Open Folder Single-analysis, and follow the steps

Step 1:

-Open Settings.txt in the folder data-analysis and insert the demographic factor of the patient
(BW[kg],Age[years],Sex[1=Male,0=Female]). Note that in this file is necessary to specify the working scenario,
if you select working scenario 1 then skip the next step.
If you do not change this file the program will use the average demographic parameters (BW= 70 Kg, Age=50 years, Sex= Male) and
the number of doses per day.

- If you known the experimental results of the dynamics of the tumor burden insert them in a Excel file named 
Data-TB.xls,note that you have to insert the times (in months) in the first row and the data of tumor burden in the second row,
these data must be inserted in percentile of cells with BCR-ABL mutation respect the total.
  
-Open single-analysis.nb  as a mathematica notebook (http://www.wolfram.com/?source=nav) then click Evaluation ->
Evaluate Notebook to run the analysis. You will obtain the PK personal parameters (file personal.dat) and  if TB data are 
present also the PD personalized parameters.

Step 2:

- In the main folder lauch script_Step2.py and follow instructions on screen.

Step 3:

-Extract results of optimization. You could find them in the folder RedCRAB/userstats/job_#job_id#/Opti_pulses.
 #job_id# is the name of the job.
 The standard name for such file is SI=XX_Feval_no=XX_FOM=XXXXXXXX.txt
-Put the .txt file into the folder \plot.
-Modify parameters of \plot\Main_so.m with the same parameters of optimization (e.g., CL,V, number of doses). These     
parameters are in file \data-analysis\personal.dat 50in this order (Cl,V,K_a,EC_{50}).
-Modify \plot\Theoretical_Interface.m with the name of the file SI=XX_Feval_no=XX_FOM=XXXXXXXX.txt and lauch the 
 script.
-Now,  plots should pop-up and in the folder plot there are the data files with results, in particular in file  
n_doses.txt will contains the doses and the time schedule.
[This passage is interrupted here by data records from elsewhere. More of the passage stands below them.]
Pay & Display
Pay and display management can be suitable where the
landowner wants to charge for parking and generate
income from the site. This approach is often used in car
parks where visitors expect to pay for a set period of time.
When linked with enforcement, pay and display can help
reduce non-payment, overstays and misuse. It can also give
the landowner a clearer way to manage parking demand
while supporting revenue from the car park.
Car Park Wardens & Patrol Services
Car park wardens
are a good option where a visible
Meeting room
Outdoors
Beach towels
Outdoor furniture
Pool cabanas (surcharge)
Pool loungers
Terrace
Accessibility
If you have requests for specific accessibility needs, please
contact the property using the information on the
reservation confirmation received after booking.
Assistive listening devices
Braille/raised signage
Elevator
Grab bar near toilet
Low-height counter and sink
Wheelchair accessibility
NOTE: in order to change the disease parameters (or its model) or the equations of the population PK one must open the MATLAB script Main_so.m located in the folder CT4TD/Single-analysis/RedCRAB_Client/CustomMatlabProgFolder/.
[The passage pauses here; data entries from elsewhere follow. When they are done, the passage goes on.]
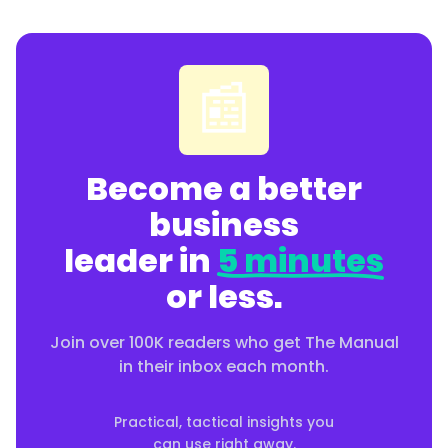
📰
Become a better
business
leader in
5 minutes
or less.
Join over 100K readers who get The Manual
in their inbox each month.
Practical, tactical insights you
can use right away.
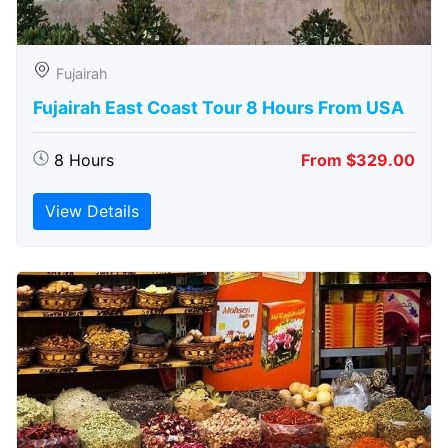
Fujairah
Fujairah East Coast Tour 8 Hours From USA
8 Hours
From $329.00
View Details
If you want to replicate the results of the paper applying CT4TD to the same data set, you could find the used data in the file "Data used for michor Nature paper 2005.xls". You have to copy the time evolution of ONE tumour burden in the file "Data-TB.xls" and put the demographic factors of the patient in the file "Settings.txt".

NOTE: it is possible that the optimization does not give the same result, this is due to the behavior of REDCRAB (it is intrisically random) or because you choose other values for the number of Fourier basis or the Super Iteration inside the Cfg.txt file.